Return only those lines of the material that contain "this".

• Raw data
━━━━
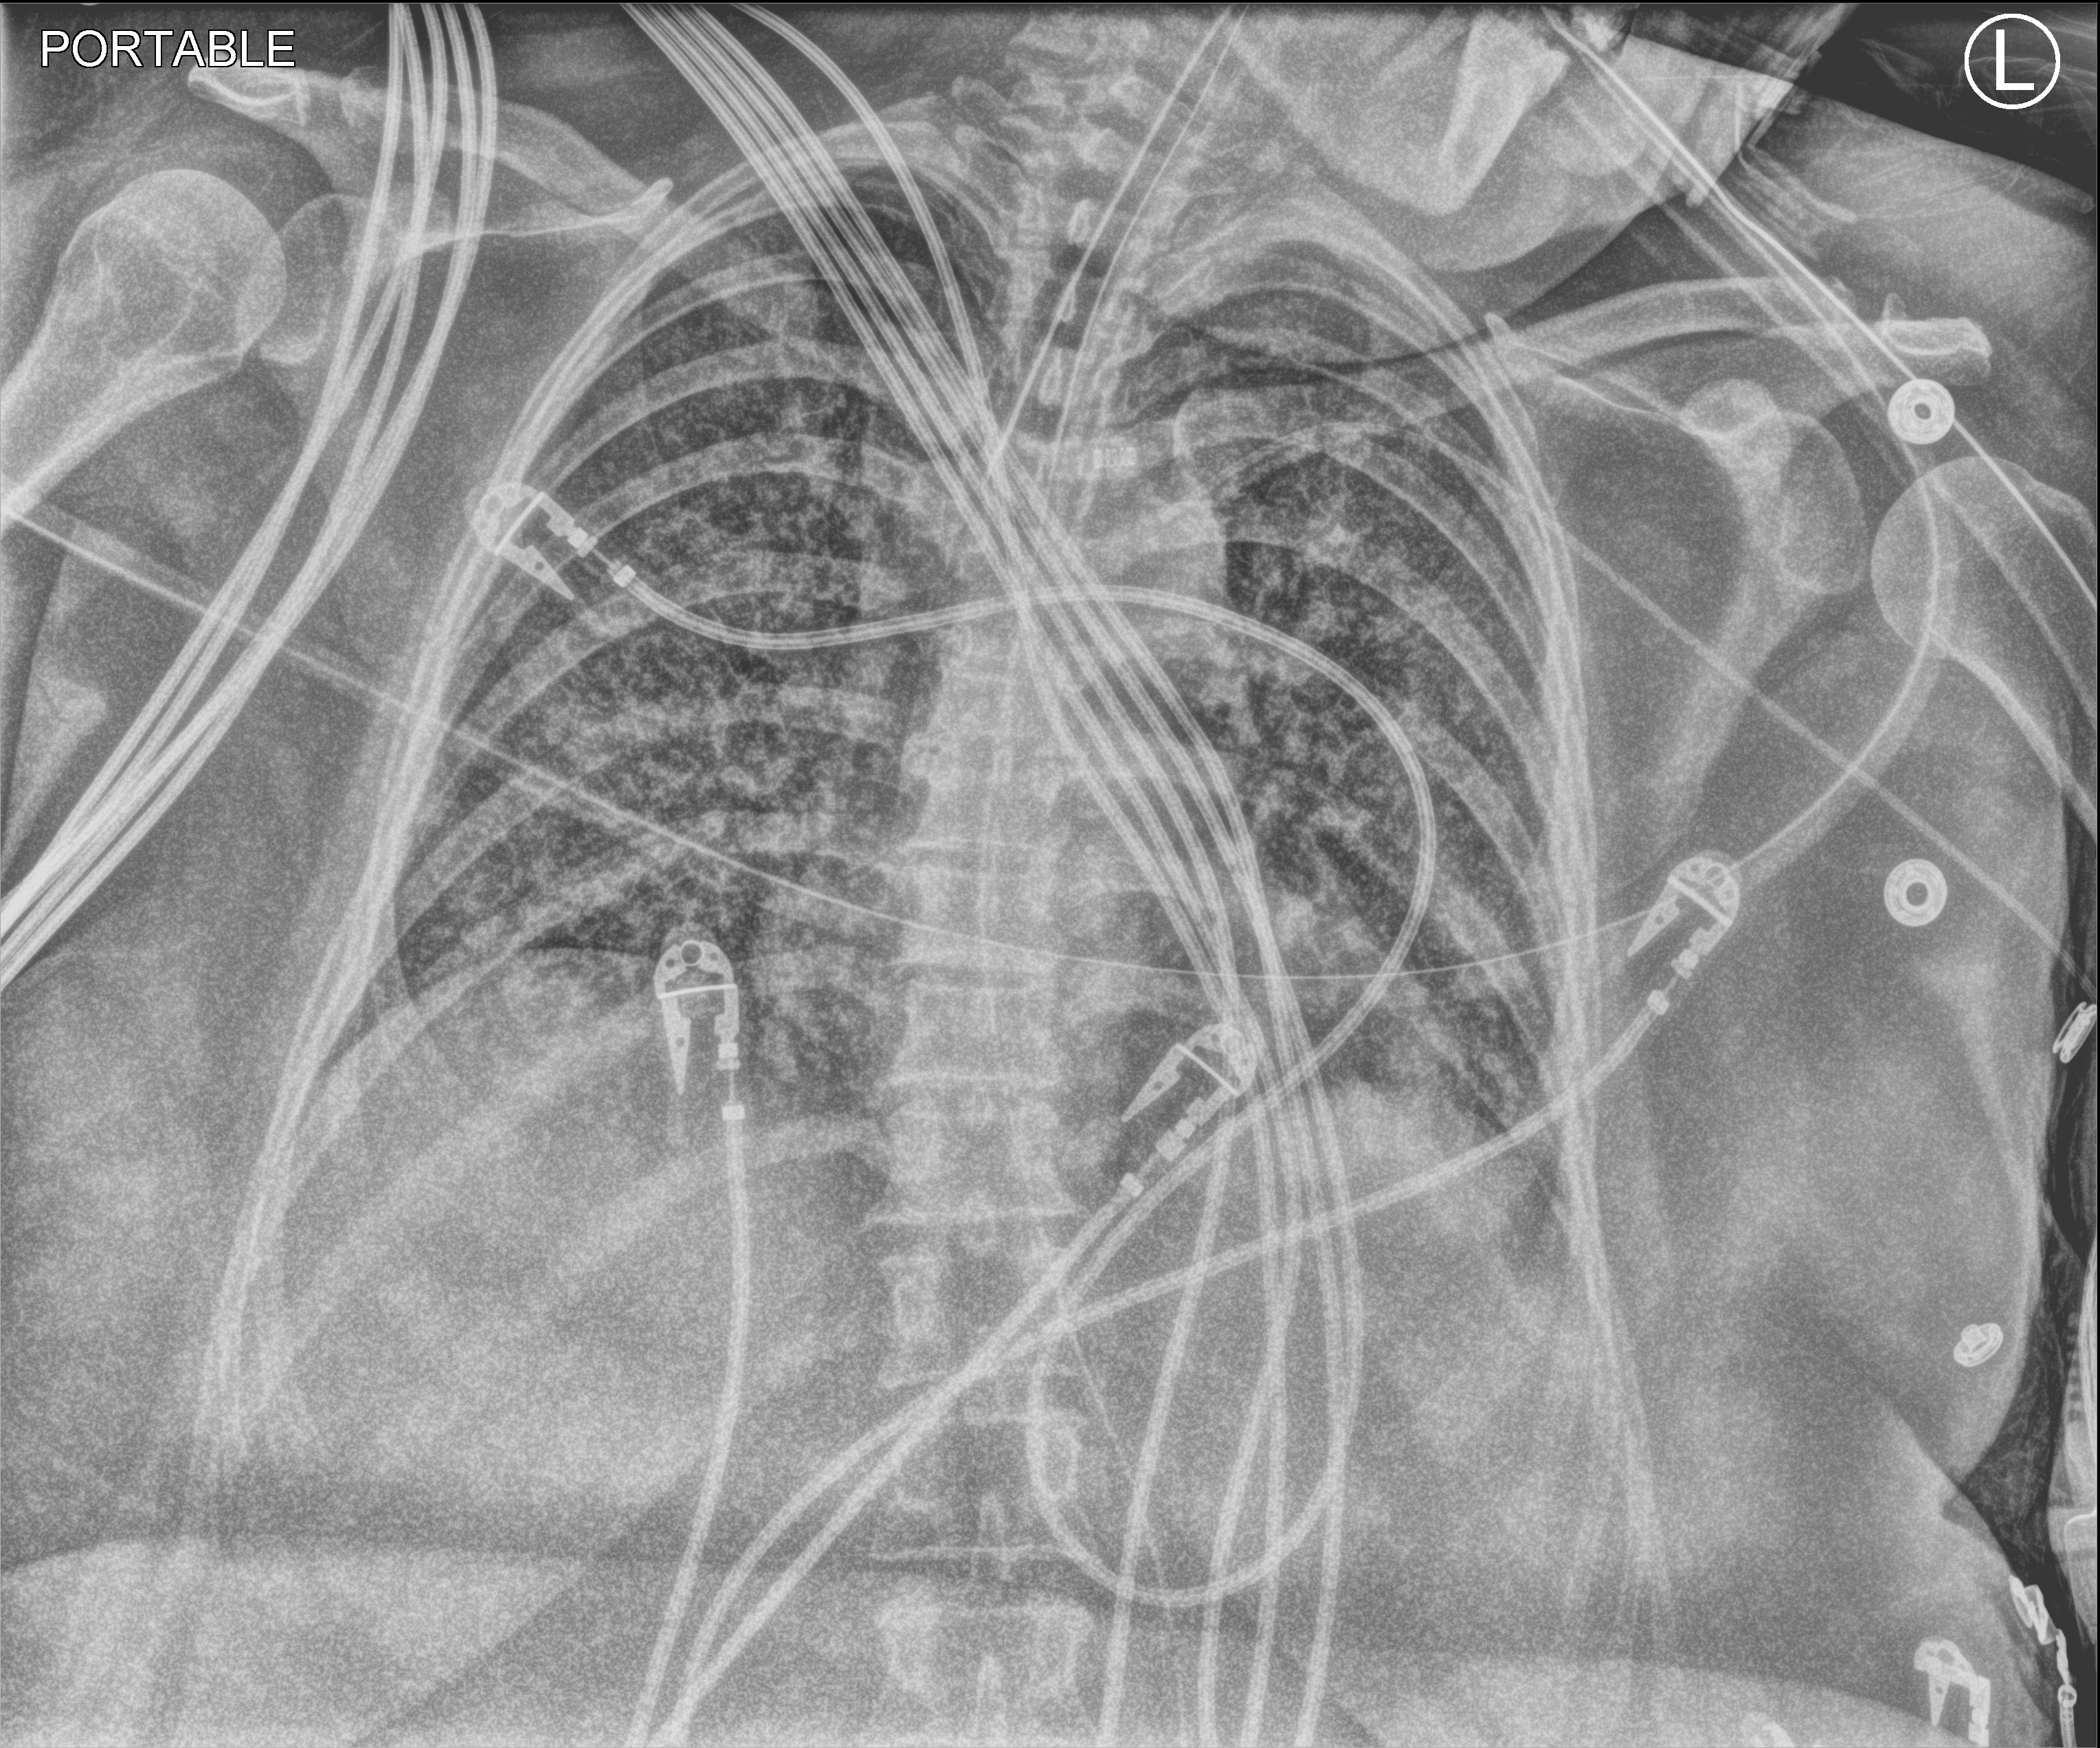
Chest X-ray (portable); anteroposterior (AP) projection. Patient hospitalised with COVID-19; female, aged 18–59 years.
Hospital-stay facts (about this admission, not read from this image; timing relative to this image not recorded):
- diabetes (admission record): no
- admitted to intensive care during this hospital stay: yes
━━━━
• Reply to the task
Hospital-stay facts (about this admission, not read from this image; timing relative to this image not recorded):
- admitted to intensive care during this hospital stay: yes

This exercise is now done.